Start of EXCERPT
Voluntary‐Opsonization‐Enabled Precision Nanomedicines for Inflammation Treatment

Nanomedicines that target specific blood cells represent an emerging strategy to improve drug biodistribution. However, the protein corona usually disrupts nanomedicine targeting to cells and tissues. Herein, instead of exploring synthetic methods to mitigate the impact of the protein corona, its natural interactions with blood cells are leveraged and turn the protein corona into an active ingredient in treating lung inflammation. It is discovered that molecularly engineered liposomes with inverse phosphocholine lipids rapidly enrich complement fragment iC3b by “voluntary opsonization,” which triggers neutrophil hijacking through complement receptor 3 phagocytosis. This neutrophil targeting is cell‐state dependent as only those activated by acute inflammation display efficient neutrophil reconstruction. The liposome‐loaded neutrophils migrate across the alveolar‐capillary barrier, accumulate in the inflamed lung parenchyma within hours, and release their payloads to kill the bacteria. This work shows that, in addition to biological cells, the protein corona can be a new platform for active and precision nanomedicine. Molecularly engineered liposomes are shown to “hitch‐hike” neutrophils through complementary “voluntary opsonization”. The chemotaxis of neutrophils overcomes the physiological barriers and dramatically enhances the accumulation of nanomedicines in the inflamed lungs for effective inflammation treatment. This strategy opens up new paths for neutrophil‐enabled precision nanomedicines for the treatment of inflammatory diseases.
End of EXCERPT
Start of EXTRACTED RECORDS
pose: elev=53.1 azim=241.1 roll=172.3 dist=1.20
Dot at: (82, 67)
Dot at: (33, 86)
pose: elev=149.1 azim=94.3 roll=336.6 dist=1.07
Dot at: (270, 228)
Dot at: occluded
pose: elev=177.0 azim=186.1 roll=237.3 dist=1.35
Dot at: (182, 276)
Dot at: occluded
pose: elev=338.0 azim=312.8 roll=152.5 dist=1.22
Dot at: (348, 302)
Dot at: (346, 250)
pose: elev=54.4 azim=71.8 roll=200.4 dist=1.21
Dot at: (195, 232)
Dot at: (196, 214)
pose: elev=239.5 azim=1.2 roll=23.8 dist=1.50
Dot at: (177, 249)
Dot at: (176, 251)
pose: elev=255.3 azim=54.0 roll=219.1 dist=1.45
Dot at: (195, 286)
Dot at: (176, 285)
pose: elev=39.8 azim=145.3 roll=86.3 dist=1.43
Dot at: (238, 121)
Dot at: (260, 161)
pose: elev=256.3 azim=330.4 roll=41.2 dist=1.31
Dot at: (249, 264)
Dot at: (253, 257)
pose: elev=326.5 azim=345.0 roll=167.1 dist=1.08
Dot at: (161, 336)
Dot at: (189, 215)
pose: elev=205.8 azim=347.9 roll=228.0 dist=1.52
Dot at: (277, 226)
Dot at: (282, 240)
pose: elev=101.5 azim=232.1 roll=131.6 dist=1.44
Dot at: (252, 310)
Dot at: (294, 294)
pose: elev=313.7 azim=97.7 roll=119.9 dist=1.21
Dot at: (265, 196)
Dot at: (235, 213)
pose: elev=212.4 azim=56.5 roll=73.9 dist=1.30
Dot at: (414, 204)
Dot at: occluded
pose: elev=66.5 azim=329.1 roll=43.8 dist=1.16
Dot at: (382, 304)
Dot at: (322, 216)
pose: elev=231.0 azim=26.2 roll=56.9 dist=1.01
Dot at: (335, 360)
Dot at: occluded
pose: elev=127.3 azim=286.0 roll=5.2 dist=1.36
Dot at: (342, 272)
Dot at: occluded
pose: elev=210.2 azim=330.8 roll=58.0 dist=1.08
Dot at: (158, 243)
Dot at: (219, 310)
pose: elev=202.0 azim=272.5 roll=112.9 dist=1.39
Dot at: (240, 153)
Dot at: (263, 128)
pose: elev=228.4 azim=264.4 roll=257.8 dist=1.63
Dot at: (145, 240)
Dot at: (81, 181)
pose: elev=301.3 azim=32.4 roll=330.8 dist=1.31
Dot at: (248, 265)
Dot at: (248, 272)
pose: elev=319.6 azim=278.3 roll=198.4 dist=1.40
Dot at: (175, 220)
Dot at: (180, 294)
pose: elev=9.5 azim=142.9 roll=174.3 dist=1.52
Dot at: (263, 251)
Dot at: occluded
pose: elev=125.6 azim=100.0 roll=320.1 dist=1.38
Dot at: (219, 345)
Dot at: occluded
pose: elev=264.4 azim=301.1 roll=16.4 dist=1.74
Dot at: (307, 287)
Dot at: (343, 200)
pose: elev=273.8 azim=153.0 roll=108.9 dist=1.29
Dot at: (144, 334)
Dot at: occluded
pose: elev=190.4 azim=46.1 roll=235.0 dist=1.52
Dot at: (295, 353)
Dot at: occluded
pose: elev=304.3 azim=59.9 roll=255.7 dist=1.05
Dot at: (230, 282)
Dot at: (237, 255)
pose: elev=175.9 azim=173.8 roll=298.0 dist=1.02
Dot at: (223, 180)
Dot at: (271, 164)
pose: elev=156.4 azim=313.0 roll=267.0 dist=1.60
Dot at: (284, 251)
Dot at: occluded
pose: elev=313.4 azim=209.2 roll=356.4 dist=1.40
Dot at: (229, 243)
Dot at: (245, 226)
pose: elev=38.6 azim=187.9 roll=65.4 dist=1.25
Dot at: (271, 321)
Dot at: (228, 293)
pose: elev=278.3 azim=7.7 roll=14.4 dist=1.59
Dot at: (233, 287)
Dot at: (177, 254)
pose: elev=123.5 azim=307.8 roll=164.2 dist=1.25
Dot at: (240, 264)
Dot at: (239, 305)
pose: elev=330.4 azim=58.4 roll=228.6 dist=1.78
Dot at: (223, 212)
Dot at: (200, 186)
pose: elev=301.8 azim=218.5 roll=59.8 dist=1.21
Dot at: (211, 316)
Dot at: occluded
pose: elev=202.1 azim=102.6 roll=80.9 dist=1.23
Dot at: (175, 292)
End of EXTRACTED RECORDS
_EXERCISE BRIEF_
Answer these questions about the abstract on voluntary opsonization:
1. Which complement fragment do the molecularly engineered liposomes rapidly enrich?
2. Which neutrophils display efficient neutrophil reconstruction?
3. Which barrier do the liposome-loaded neutrophils migrate across?
The material after the abstract is separate from it.

_REPLY_
1. Complement fragment iC3b.
2. Those activated by acute inflammation.
3. The alveolar-capillary barrier.